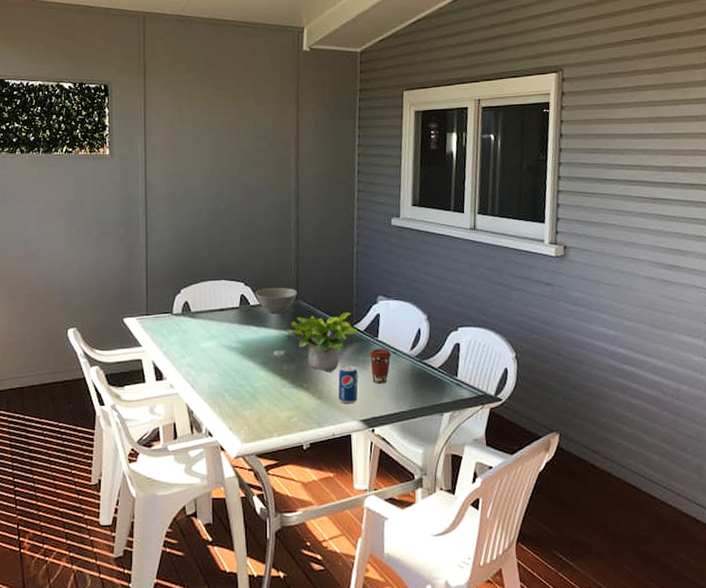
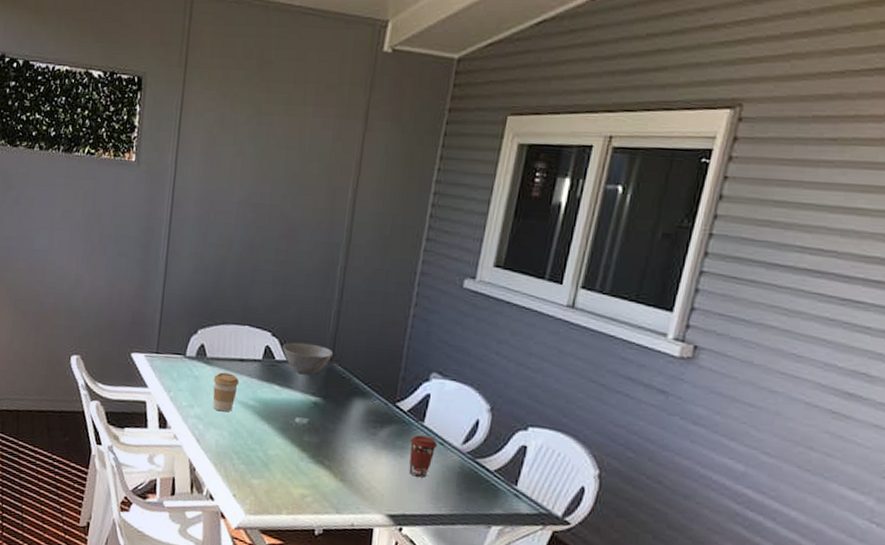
coffee cup: none [199,322,222,357] -> present [212,372,240,412]
potted plant: present [285,312,359,372] -> none [312,382,401,453]
beverage can: present [338,365,358,404] -> none [363,448,393,494]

→ Work required: Set down exactly the line that holds "potted plant: present" and all lines after it to the end of the data.

→ Answer to the exercise:
potted plant: present [285,312,359,372] -> none [312,382,401,453]
beverage can: present [338,365,358,404] -> none [363,448,393,494]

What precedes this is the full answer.